### Фрагмент текста

Москвичи, которых мы потеряли

Каждый день в столице пропадает 8 человек

  В Японии была древняя традиция: пожилой человек, который вырастил сына, посадил дерево и построил жилье, на склоне лет уходит из дома. В монастырь, погулять, попутешествовать по стране и по загранице. И его никто не ищет. Потому что не принято.
     В России такой традиции не было и нет. А людей пропадает намного больше.
     Среди крупнейших мегаполисов мира Москва — абсолютный лидер по числу людей, пропавших без вести. В 2001 году у нас было объявлено в розыск 2886 человек. За 3 месяца 2002 года — уже 821.
     Куда исчезают москвичи? Почему их не могут найти? Может, их, как в древней Японии, просто никто не ищет?

На каждые 10 километров — по трупу

     Сколько людей пропадает без вести во всей России, точно не знает никто. Называется лишь приблизительная цифра. Но и она повергает в шок — до 40 тысяч человек ежегодно.

######
### Записи данных

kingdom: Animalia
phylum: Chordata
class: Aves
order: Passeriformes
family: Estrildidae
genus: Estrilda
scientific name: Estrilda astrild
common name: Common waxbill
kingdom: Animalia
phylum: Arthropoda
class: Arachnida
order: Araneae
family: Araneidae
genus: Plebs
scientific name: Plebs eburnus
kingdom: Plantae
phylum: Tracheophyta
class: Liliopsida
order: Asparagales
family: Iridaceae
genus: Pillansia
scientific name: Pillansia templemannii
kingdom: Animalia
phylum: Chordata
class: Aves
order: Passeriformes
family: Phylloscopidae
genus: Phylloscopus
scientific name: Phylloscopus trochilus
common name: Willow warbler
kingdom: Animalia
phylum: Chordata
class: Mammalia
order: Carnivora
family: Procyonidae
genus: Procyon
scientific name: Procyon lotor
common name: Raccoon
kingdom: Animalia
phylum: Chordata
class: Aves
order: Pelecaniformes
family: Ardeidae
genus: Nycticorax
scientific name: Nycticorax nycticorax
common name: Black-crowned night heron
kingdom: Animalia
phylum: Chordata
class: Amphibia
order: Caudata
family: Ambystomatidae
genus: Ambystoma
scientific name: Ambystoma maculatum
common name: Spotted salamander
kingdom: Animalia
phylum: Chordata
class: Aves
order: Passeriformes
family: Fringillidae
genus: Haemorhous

######

## Условие задания
Замените «Японии» на «Китае» в отрывке текста о пропавших москвичах от слов «Москвичи, которых мы» до слов «что не принято.» включительно. Приведите этот отрывок с заменой полностью. Записи здесь никакой роли не играют.

## Место для ответа
Москвичи, которых мы потеряли

Каждый день в столице пропадает 8 человек

  В Китае была древняя традиция: пожилой человек, который вырастил сына, посадил дерево и построил жилье, на склоне лет уходит из дома. В монастырь, погулять, попутешествовать по стране и по загранице. И его никто не ищет. Потому что не принято.